Austin City Council: The Austin City Council is the body with legislative purview over the City of Austin. It offers policy direction, while the office of the City Manager implements administrative actions based on those policies. Until 2012, the body contained seven members, including the city's Mayor, all elected at-large. In 2012, City of Austin residents voted to change that system and now 10 members of the Council are elected based on geographic districts. The Mayor continues to be elected at-large.

Austin Energy: As a municipally-owned electric utility, Austin Energy is a rarity in the largely deregulated State of Texas. It's annual budget clocks in at over $1 billion. The utility's annual direct transfer of a Council-determined percentage of its revenues offers the city a notable revenue stream.

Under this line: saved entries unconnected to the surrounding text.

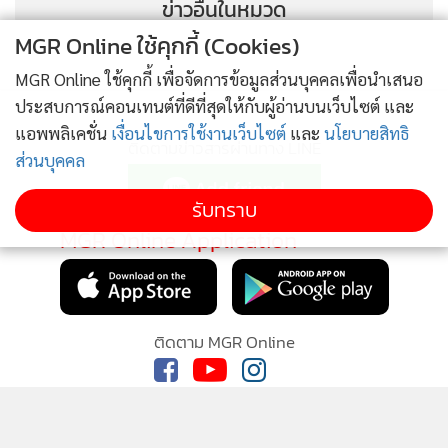
ข่าวอื่นในหมวด
MGR Online ใช้คุกกี้ (Cookies)
MGR Online ใช้คุกกี้ เพื่อจัดการข้อมูลส่วนบุคคลเพื่อนำเสนอ
ประสบการณ์คอนเทนต์ที่ดีที่สุดให้กับผู้อ่านบนเว็บไซต์ และ
แอพพลิเคชั่น
เงื่อนไขการใช้งานเว็บไซต์
และ
นโยบายสิทธิ
ติดตามข่าวสารผ่านทาง LINE
ส่วนบุคคล
รับทราบ
MGR Online Application
ติดตาม MGR Online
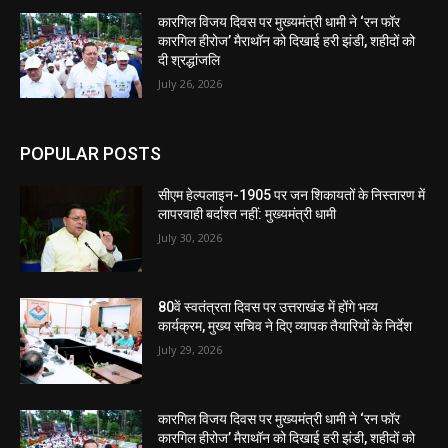
कारगिल विजय दिवस पर मुख्यमंत्री धामी ने ‘रन फॉर
कारगिल हीरोज’ मैराथॉन को दिखाई हरी झंडी, शहीदों को
दी श्रद्धांजलि
July 26, 2026
POPULAR POSTS
सीएम हेल्पलाइन-1905 पर जन शिकायतों के निस्तारण में
लापरवाही बर्दाश्त नहीं: मुख्यमंत्री धामी
July 30, 2026
80वें स्वतंत्रता दिवस पर उत्तराखंड में होंगे भव्य
कार्यक्रम, मुख्य सचिव ने दिए व्यापक तैयारियों के निर्देश
July 29, 2026
कारगिल विजय दिवस पर मुख्यमंत्री धामी ने ‘रन फॉर
कारगिल हीरोज’ मैराथॉन को दिखाई हरी झंडी, शहीदों को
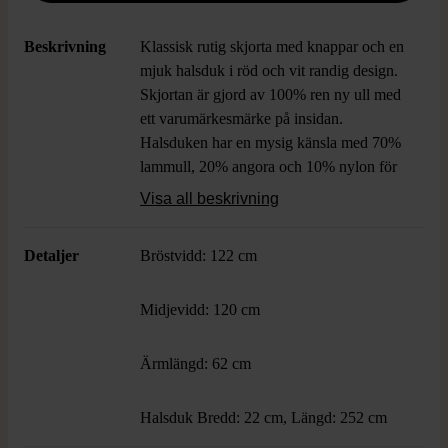
Beskrivning
Klassisk rutig skjorta med knappar och en
mjuk halsduk i röd och vit randig design.
Skjortan är gjord av 100% ren ny ull med
ett varumärkesmärke på insidan.
Halsduken har en mysig känsla med 70%
lammull, 20% angora och 10% nylon för
extra komfort.
Visa all beskrivning
Detaljer
Bröstvidd: 122 cm
Midjevidd: 120 cm
Ärmlängd: 62 cm
Halsduk Bredd: 22 cm, Längd: 252 cm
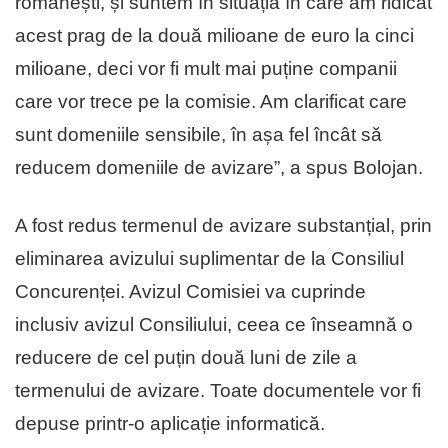
românești, și suntem în situația în care am ridicat
acest prag de la două milioane de euro la cinci
milioane, deci vor fi mult mai puține companii
care vor trece pe la comisie. Am clarificat care
sunt domeniile sensibile, în așa fel încât să
reducem domeniile de avizare”, a spus Bolojan.
A fost redus termenul de avizare substanțial, prin
eliminarea avizului suplimentar de la Consiliul
Concurenței. Avizul Comisiei va cuprinde
inclusiv avizul Consiliului, ceea ce înseamnă o
reducere de cel puțin două luni de zile a
termenului de avizare. Toate documentele vor fi
depuse printr-o aplicație informatică.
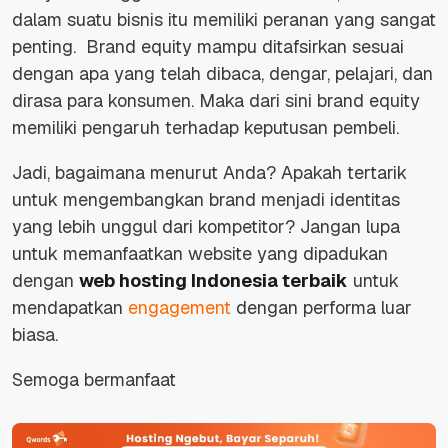
dalam suatu bisnis itu memiliki peranan yang sangat
penting. Brand equity mampu ditafsirkan sesuai
dengan apa yang telah dibaca, dengar, pelajari, dan
dirasa para konsumen. Maka dari sini brand equity
memiliki pengaruh terhadap keputusan pembeli.
Jadi, bagaimana menurut Anda? Apakah tertarik
untuk mengembangkan brand menjadi identitas
yang lebih unggul dari kompetitor? Jangan lupa
untuk memanfaatkan website yang dipadukan
dengan
web hosting Indonesia terbaik
untuk
mendapatkan
engagement
dengan performa luar
biasa.
Semoga bermanfaat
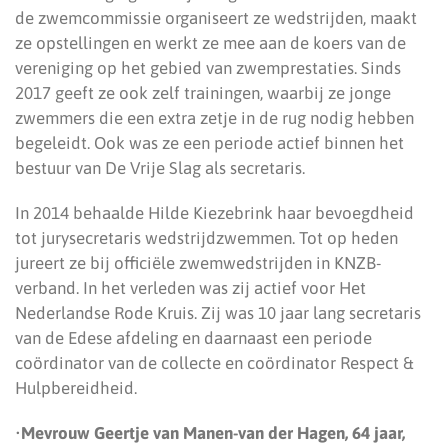
de zwemcommissie organiseert ze wedstrijden, maakt
ze opstellingen en werkt ze mee aan de koers van de
vereniging op het gebied van zwemprestaties. Sinds
2017 geeft ze ook zelf trainingen, waarbij ze jonge
zwemmers die een extra zetje in de rug nodig hebben
begeleidt. Ook was ze een periode actief binnen het
bestuur van De Vrije Slag als secretaris.
In 2014 behaalde Hilde Kiezebrink haar bevoegdheid
tot jurysecretaris wedstrijdzwemmen. Tot op heden
jureert ze bij officiële zwemwedstrijden in KNZB-
verband. In het verleden was zij actief voor Het
Nederlandse Rode Kruis. Zij was 10 jaar lang secretaris
van de Edese afdeling en daarnaast een periode
coördinator van de collecte en coördinator Respect &
Hulpbereidheid.
•
Mevrouw Geertje van Manen-van der Hagen, 64 jaar,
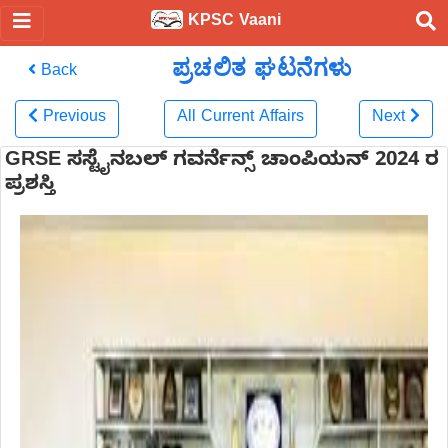
KPSC Vaani
ಪ್ರಚಲಿತ ಘಟನೆಗಳು
Back
Previous
All Current Affairs
Next
GRSE ಸಸ್ಟೈನಬಲ್ ಗವರ್ನೆನ್ಸ್ ಚಾಂಪಿಯನ್ 2024 ರ
ಪ್ರಶಸ್ತಿ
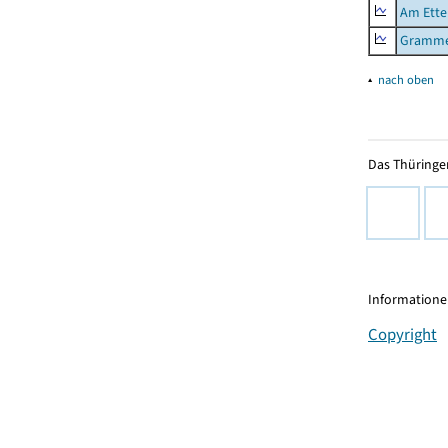
Am Ette
Gramme
▴
nach oben
Das Thüringer
Informationen
Copyright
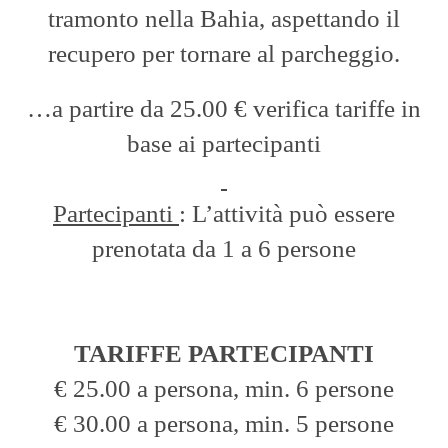
tramonto nella Bahia, aspettando il
recupero per tornare al parcheggio.
…a partire da 25.00 € verifica tariffe in
base ai partecipanti
Partecipanti
: L’attività può essere
prenotata da 1 a 6 persone
TARIFFE PARTECIPANTI
€ 25.00 a persona, min. 6 persone
€ 30.00 a persona, min. 5 persone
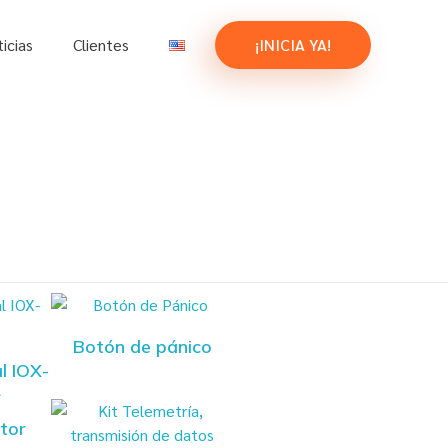
icias
Clientes
¡INICIA YA!
Botón de pánico
l IOX-
2
tor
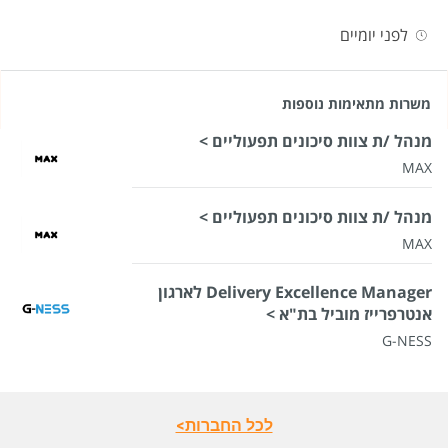
לפני יומיים
משרות מתאימות נוספות
מנהל /ת צוות סיכונים תפעוליים >
MAX
מנהל /ת צוות סיכונים תפעוליים >
MAX
Delivery Excellence Manager לארגון
אנטרפרייז מוביל בת"א >
G-NESS
לכל החברות>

City of Austin Planning Commission: This commission addresses issues of land use as assigned to it by Austin's City Code. These include the abilities "[t]o make and amend a master plan, recommend approval or disapproval of proposed zoning changes and control land subdivision within neighborhood planning areas and submit, annually, a list of recommended capital improvements." It has sovereign authority, or the right to make final decisions on certain cases.

East Austin: East Austin is the quadrant of Austin that, generally speaking, is east of IH-35.

short term rentals: Properties rented for fewer than 30 days.

Swede Hill: Swede Hill neighborhood was once a former Swedish enclave just east of downtown. The neighborhood's boundaries are IH-35 to the west, Comal Street to the east, Martin Luther King Boulevard to the north and 12th Street to the south.